Text extracted from each page
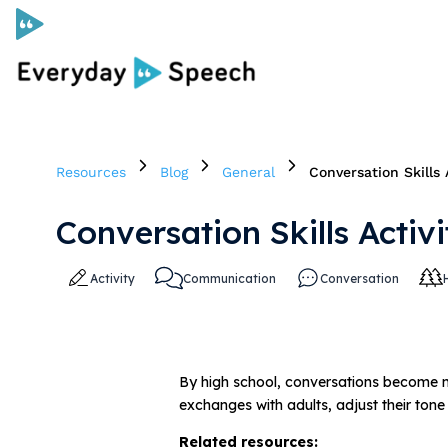
Curriculum
Resources
Blog
General
Conversation Skills 
Social Skills Curriculum
Conversation Skills Activ
For Administrators
Activity
Communication
Conversation
Case Studies
Scope and Sequence
By high school, conversations become m
exchanges with adults, adjust their tone
Pricing
Related resources:
Free Resources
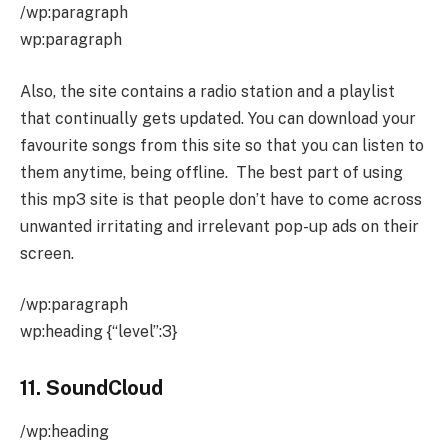
/wp:paragraph
wp:paragraph
Also, the site contains a radio station and a playlist
that continually gets updated. You can download your
favourite songs from this site so that you can listen to
them anytime, being offline. The best part of using
this mp3 site is that people don’t have to come across
unwanted irritating and irrelevant pop-up ads on their
screen.
/wp:paragraph
wp:heading {“level”:3}
11. SoundCloud
/wp:heading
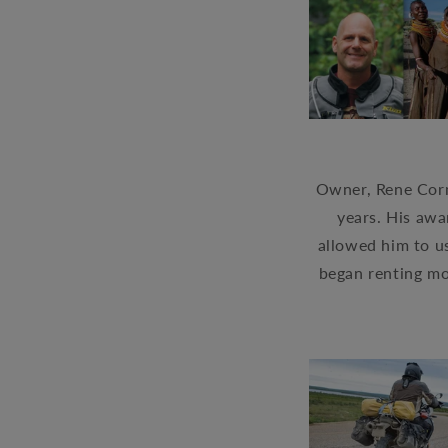
Owner, Rene Corm
years. His awa
allowed him to us
began renting m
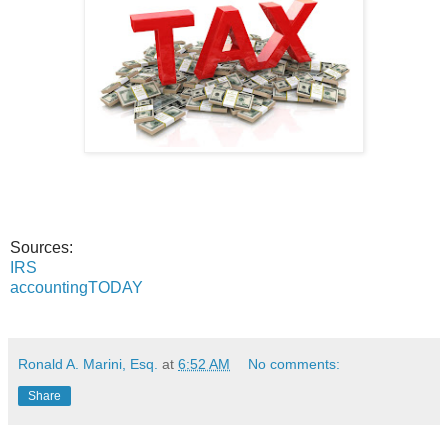
Sources:
IRS
accountingTODAY
Ronald A. Marini, Esq.
at
6:52 AM
No comments:
Share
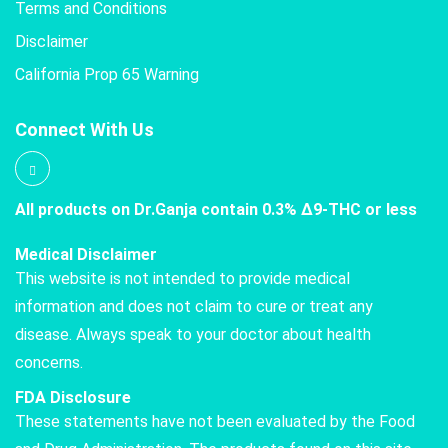
Terms and Conditions
Disclaimer
California Prop 65 Warning
Connect With Us
All products on Dr.Ganja contain 0.3% Δ9-THC or less
Medical Disclaimer
This website is not intended to provide medical
information and does not claim to cure or treat any
disease. Always speak to your doctor about health
concerns.
FDA Disclosure
These statements have not been evaluated by the Food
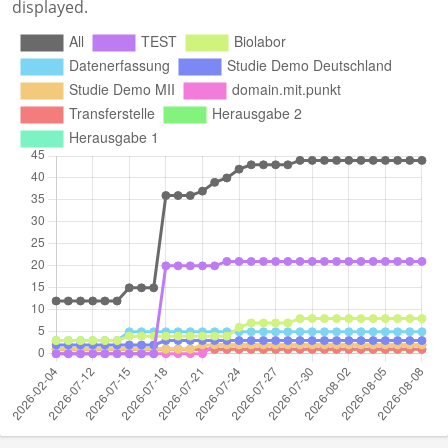
displayed.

Instructions to follow: Reproduce the records verbatim from their start through the line that contains "Free Resources". Leave the pictures out of your answer.

Response box:
Curriculum
Resources
Blog
General
Conversation Skills 
Social Skills Curriculum
Conversation Skills Activ
For Administrators
Activity
Communication
Conversation
Case Studies
Scope and Sequence
By high school, conversations become m
exchanges with adults, adjust their tone
Pricing
Related resources:
Free Resources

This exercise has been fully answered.